A quick question about the EW OPUS Player: I bought Pianos and Symphonic Orchestra years ago with the old Play player.
How can I get the new Opus software?

I will have to buy the complete softwares AGAIN?
Is it possible to get the Opus player only and make it run with my old installed libraries?

Thank you!


----------



## Gil

Hello,
It's not possible currently to get only OPUS Player without buying an OPUS instrument: please check EW FAQ:


> Will I be able to upgrade to the Opus engine without buying Hollywood Orchestra Opus Edition?
> 
> Currently you must purchase Hollywood Orchestra Opus Edition to get the OPUS software. People who purchase any other EastWest product post-release will also get OPUS. All ComposerCloud members will automatically get OPUS. But we are going to wait a while before allowing previous PLAY product purchasers to upgrade in order to assist our support team during this major upgrade period. When we do provide that option, it will be a paid upgrade.


Regards,
Gil.


----------



## Redman100

Thanks so much Gil.

So, if I buy a new version of Pianos, I will have the player also for my Symphonic Orchestra Gold and Hollywood Strings libraries, I suppose?


----------



## odod

yes, buy any opus instrument and you will get the opus player, i purchased opus diamond upgrade and now all my other libraries are in opus too


----------



## emulator

The support team told me at minimum you need to have the Gold versions for OPUS. The silver versions will not work.


----------



## GORILLA

emulator said:


> The support team told me at minimum you need to have the Gold versions for OPUS. The silver versions will not work.

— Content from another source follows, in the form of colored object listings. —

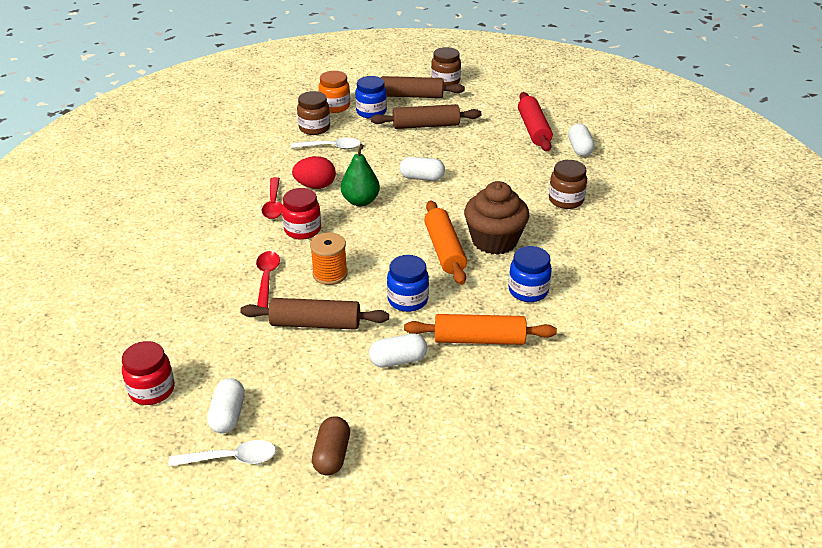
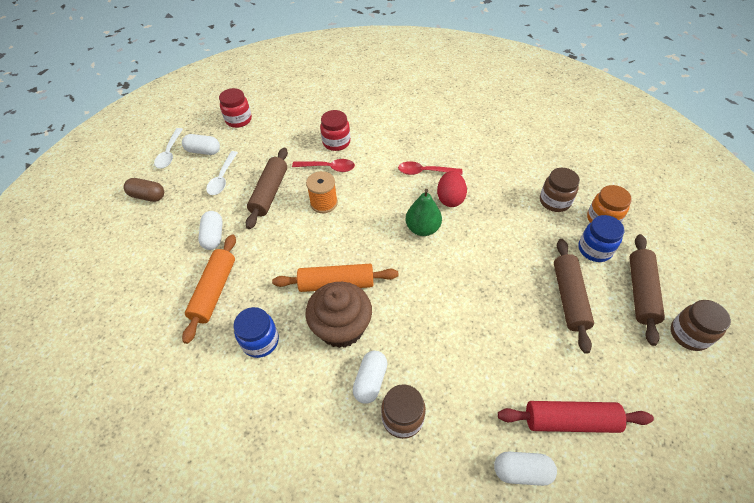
camera: 100 degrees right, 15 degrees up
red jar [282,188,321,240] -> red jar moved to [320,110,351,151]
white spoon [291,138,361,150] -> white spoon moved to [206,151,238,195]
blue jar [387,255,429,312] -> none
white capsule [400,157,445,181] -> white capsule moved to [353,351,388,404]

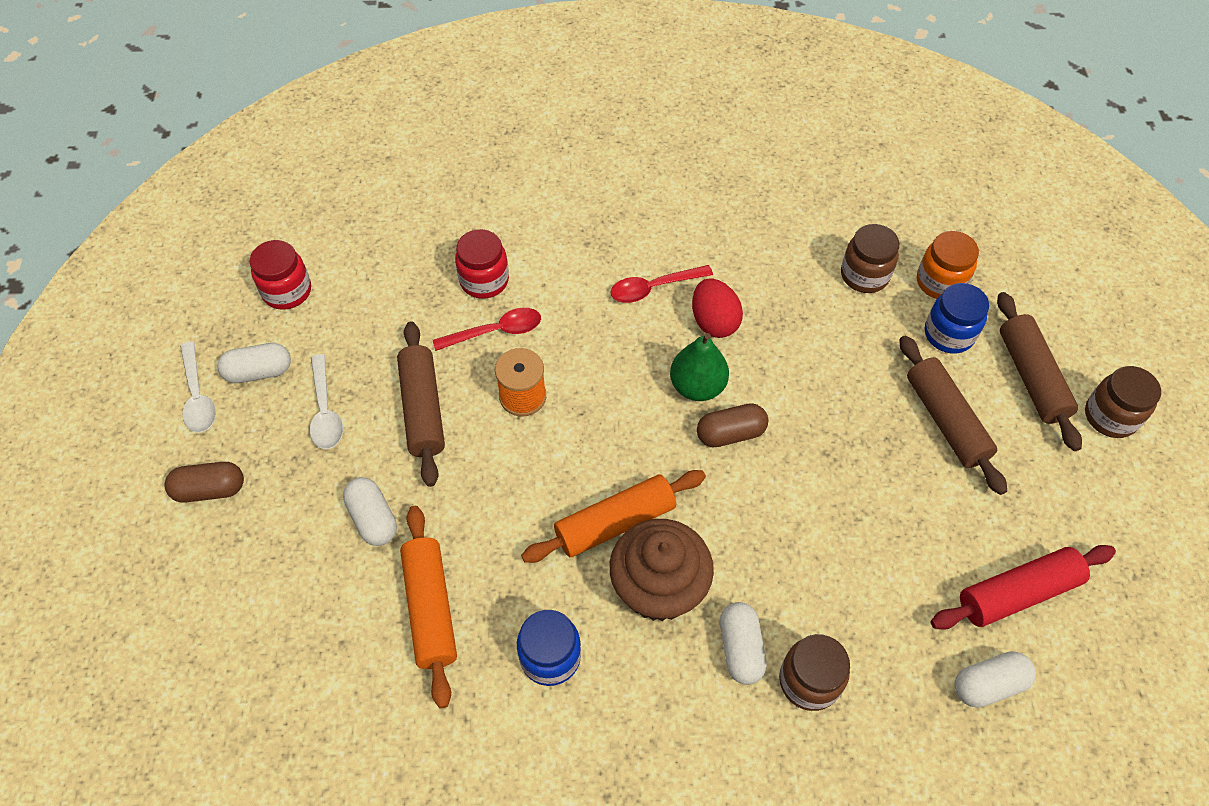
camera: 25 degrees left, 5 degrees up
none -> brown capsule [697,403,768,447]

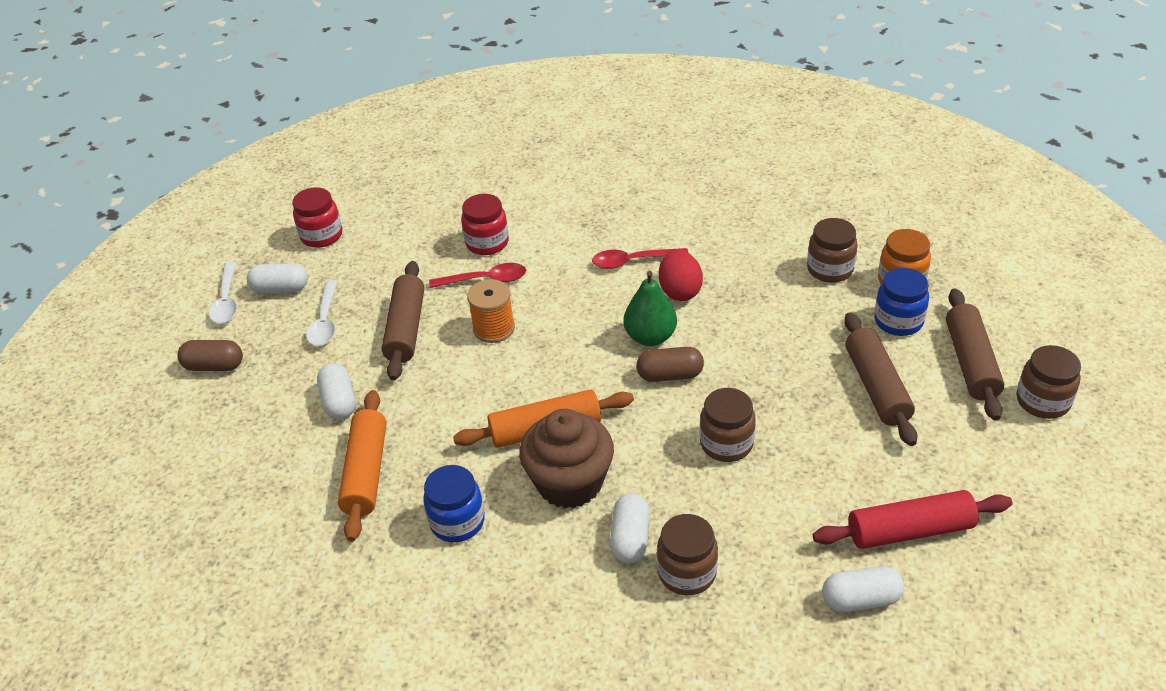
camera: 15 degrees right, 15 degrees down
none -> brown jar [700,388,756,462]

wow I have gold editions but opus will not activate


----------



## Redman100

GORILLA said:


> wow I have gold editions but opus will not activate


But did you buy Opus with a new library or not? You must do that to get it.


----------



## Jeremy Spencer

GORILLA said:


> wow I have gold editions but opus will not activate


Gold editions of HOOPUS (which is no longer offered), or just the old Play version? If it's the Play version, you still need to buy an OPUS instrument.


----------